For concurrent care denials: Submit the narrative documentation to support that the physician is a different specialty/subspecialty and treating a different body system. You will also need medical documentation, which supports the need for the services (e.g. office records and progress notes).

For overutilization denials: Submit medical documentation that clearly shows why the patient required more than the standard number of services during the specified time period.

For services not medically necessary based on a diagnosis code: Submit specific ICD-9 diagnosis codes or narrative documentation outlining why the services were medically necessary.

For routine screening denials: Submit ICD-9 codes or narrative showing the sign, symptom, complaint or diagnosis, which warranted the service.

For surgery within the postoperative period of another surgery: Submit corrected billing which denotes either modifier -78, Return to the Operating Room for a Related Procedure During the Postoperative Period, or modifier -79, Unrelated Procedure or Service by the Same Physician During the Postoperative Period.

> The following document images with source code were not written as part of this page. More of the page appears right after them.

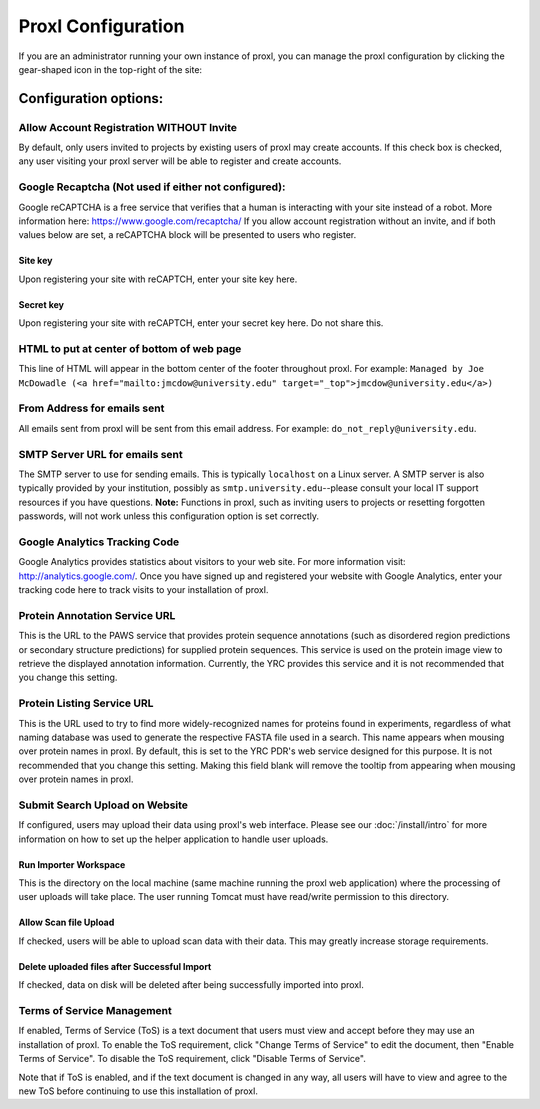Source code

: ===========================================
Proxl Configuration
===========================================

If you are an administrator running your own instance of proxl, you can manage the proxl
configuration by clicking the gear-shaped icon in the top-right of the site:

.. image:: /images/system-config.png


Configuration options:
==========================================================


Allow Account Registration WITHOUT Invite
---------------------------------------------------------
By default, only users invited to projects by existing users of proxl
may create accounts. If this check box is checked, any user visiting
your proxl server will be able to register and create accounts.

Google Recaptcha (Not used if either not configured):
----------------------------------------------------------
Google reCAPTCHA is a free service that verifies that a human is interacting with
your site instead of a robot. More information here: `<https://www.google.com/recaptcha/>`_ If you
allow account registration without an invite, and if both values
below are set, a reCAPTCHA block will be presented to users who register.

Site key
^^^^^^^^^^^^
Upon registering your site with reCAPTCH, enter your site key here.

Secret key
^^^^^^^^^^^^^^^^
Upon registering your site with reCAPTCH, enter your secret key here. Do not share this.

    
HTML to put at center of bottom of web page
----------------------------------------------------
This line of HTML will appear in the bottom center of the footer throughout proxl. For example:
``Managed by Joe McDowadle (<a href="mailto:jmcdow@university.edu" target="_top">jmcdow@university.edu</a>)``


From Address for emails sent
-----------------------------
All emails sent from proxl will be sent from this email address. For example: ``do_not_reply@university.edu``.

SMTP Server URL for emails sent
--------------------------------
The SMTP server to use for sending emails. This is typically ``localhost`` on a Linux server. A SMTP server is
also typically provided by your institution, possibly as ``smtp.university.edu``--please consult your local IT
support resources if you have questions. **Note:** Functions in proxl, such as inviting users to projects or
resetting forgotten passwords, will not work unless this configuration option is set correctly.

Google Analytics Tracking Code
-------------------------------
Google Analytics provides statistics about visitors to your web site. For more information visit: `<http://analytics.google.com/>`_.
Once you have signed up and registered your website with Google Analytics, enter your tracking code here to track visits to your
installation of proxl.

Protein Annotation Service URL
--------------------------------
This is the URL to the PAWS service that provides protein sequence annotations (such as disordered region
predictions or secondary structure predictions) for supplied protein sequences. This service is
used on the protein image view to retrieve the displayed annotation information. Currently, the
YRC provides this service and it is not recommended that you change this setting.

Protein Listing Service URL
-------------------------------
This is the URL used to try to find more widely-recognized names for proteins found in experiments, regardless
of what naming database was used to generate the respective FASTA file used in a search. This name appears when
mousing over protein names in proxl. By default, this is set
to the YRC PDR's web service designed for this purpose. It is not recommended that you change this
setting. Making this field blank will remove the tooltip from appearing when mousing over protein names in
proxl.

Submit Search Upload on Website
--------------------------------------
If configured, users may upload their data using proxl's web interface. Please see our :doc:`/install/intro` for more information on
how to set up the helper application to handle user uploads.

Run Importer Workspace
^^^^^^^^^^^^^^^^^^^^^^^^^
This is the directory on the local machine (same machine running the proxl web application) where the processing of user uploads will take place. The
user running Tomcat must have read/write permission to this directory.

Allow Scan file Upload
^^^^^^^^^^^^^^^^^^^^^^^^
If checked, users will be able to upload scan data with their data. This may greatly increase storage requirements.

Delete uploaded files after Successful Import
^^^^^^^^^^^^^^^^^^^^^^^^^^^^^^^^^^^^^^^^^^^^^^^^^^
If checked, data on disk will be deleted after being successfully imported into proxl.

Terms of Service Management
--------------------------------------
If enabled, Terms of Service (ToS) is a text document that users must view and accept before they may use an installation of proxl. To enable
the ToS requirement, click "Change Terms of Service" to edit the document, then "Enable Terms of Service". To disable the ToS requirement, click
"Disable Terms of Service".

Note that if ToS is enabled, and if the text document is changed in any way, all users will have to view and agree to the new ToS before continuing
to use this installation of proxl.


For a visit on the same day or within a postoperative period of surgery: If the visit was performed on the same day as the surgical procedure and it was a significant, separately identifiable service from the surgery, submit a review request with modifier -25, Significant, Separately Identifiable E&M Service by the Same Physician on the Same Day of the Procedure or Other Service. If the visit was during the postoperative period and was unrelated to that procedure, the appeal should be filed with modifier -24, Unrelated E&M Service by the Same Physician During a Postoperative Period, and should include narrative documentation to support the need for the visit. A separately identifiable ICD-9 diagnosis code submitted on the Medicare claim would suffice as documentation.